## PAGE EXTRACT
════════════════

# thunder and lightning then throw out???



## MinConst (Nov 23, 2004)

Doesnt look good. It takes allot of heat to do that. Other components on the board are probably fried also.
You said you have a Surge plugged in. Do you hve your modem (phone line), router, and cable also run through the surge?


----------



## Simbabluenobi (Sep 29, 2007)

Hi lostintrans
I'm not sure but possible that burnt part may be a heatsink?
Most of those good to better quality surge protectors for computers have a warranty with replacement coverage If the protector failed.
Bummer to have something like that happen.


----------



## lostintrans (Sep 24, 2007)

*reply*

no there is no place on the surge protector for the phone line/modem - its a BELKIN surgemaster - does anyone think that i might have any comeback on that and is the computer fixable?? the entire lot is only 16 months old!!!
i always thought that the first thing to go in case of lightning was the power supply?? is this not so??


----------



## SimonS (Oct 4, 2007)

════════════════

## RECORD EXCERPTS
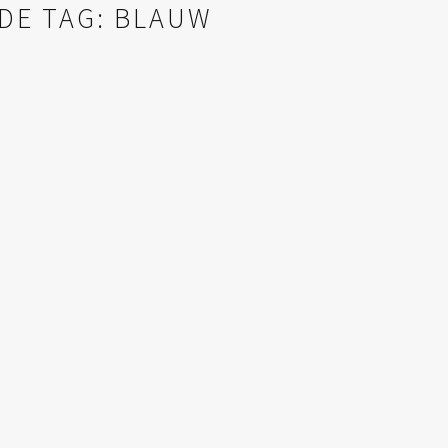
DE TAG: BLAUW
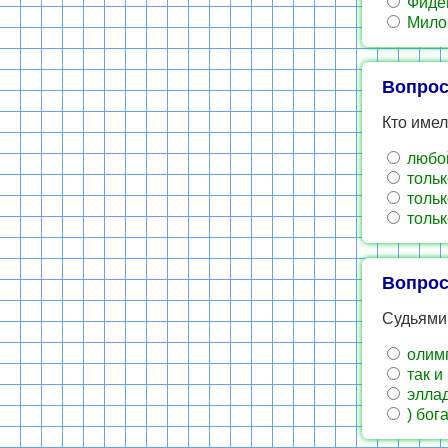
Фиде
Мило
Вопрос
Кто имел
любой
тольк
тольк
тольк
Вопрос
Судьями
олим
так и
элла
) бог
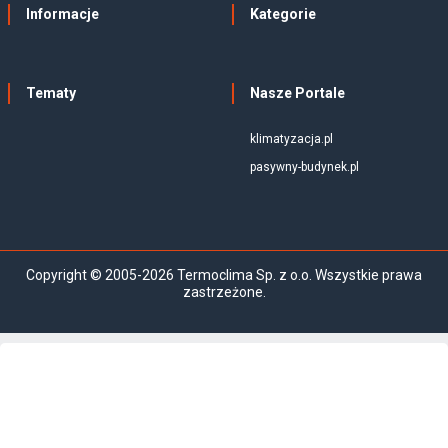
Informacje
Kategorie
Tematy
Nasze Portale
klimatyzacja.pl
pasywny-budynek.pl
Copyright © 2005-2026 Termoclima Sp. z o.o. Wszystkie prawa
zastrzeżone.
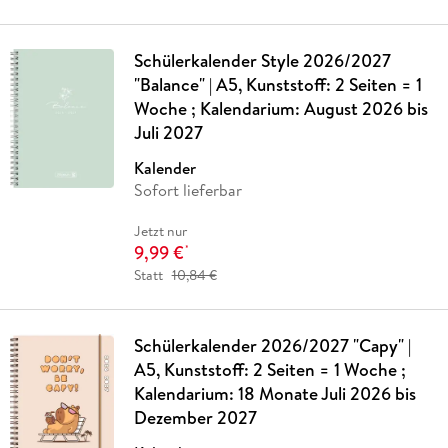
Schülerkalender Style 2026/2027
"Balance" | A5, Kunststoff: 2 Seiten = 1
Woche ; Kalendarium: August 2026 bis
Juli 2027
Kalender
Sofort lieferbar
Jetzt nur
9,99 €
*
Statt
10,84 €
Schülerkalender 2026/2027 "Capy" |
A5, Kunststoff: 2 Seiten = 1 Woche ;
Kalendarium: 18 Monate Juli 2026 bis
Dezember 2027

════════════════

## REQUIRED ACTIONS
(A) Rewrite the passage from the forum thread about the lightning-damaged computer, starting with "no there is" and going on through "16 months old!!!". Replace "surge protector" with "power strip".
(B) Extend the forum thread about the lightning-damaged computer from the point where it stops.

## PER-TASK OUTPUTS
(A)
no there is no place on the power strip for the phone line/modem - its a BELKIN surgemaster - does anyone think that i might have any comeback on that and is the computer fixable?? the entire lot is only 16 months old!!!

(B)
I know this isn't a great answer but try taking it into your local computer shop. They are normally pretty helpful and will give you free advice


----------



## NothingsLevel (Aug 27, 2006)

The motherboard is toast. I wouldn't trust the power supply either. Both should be replaced. The motherboard cannot be repaired.

Surges don't have to damage things in an obvious way. And most surge protectors will just lessen the blow, they won't protect you 100% (a good UPS with power conditioning, OTOH, can).

If you take it to a computer shop, make sure it's NOT Best Buy/Circuit City. Take it to a *real* computer shop.

Good luck getting a power strip company to actually pay up on a claim.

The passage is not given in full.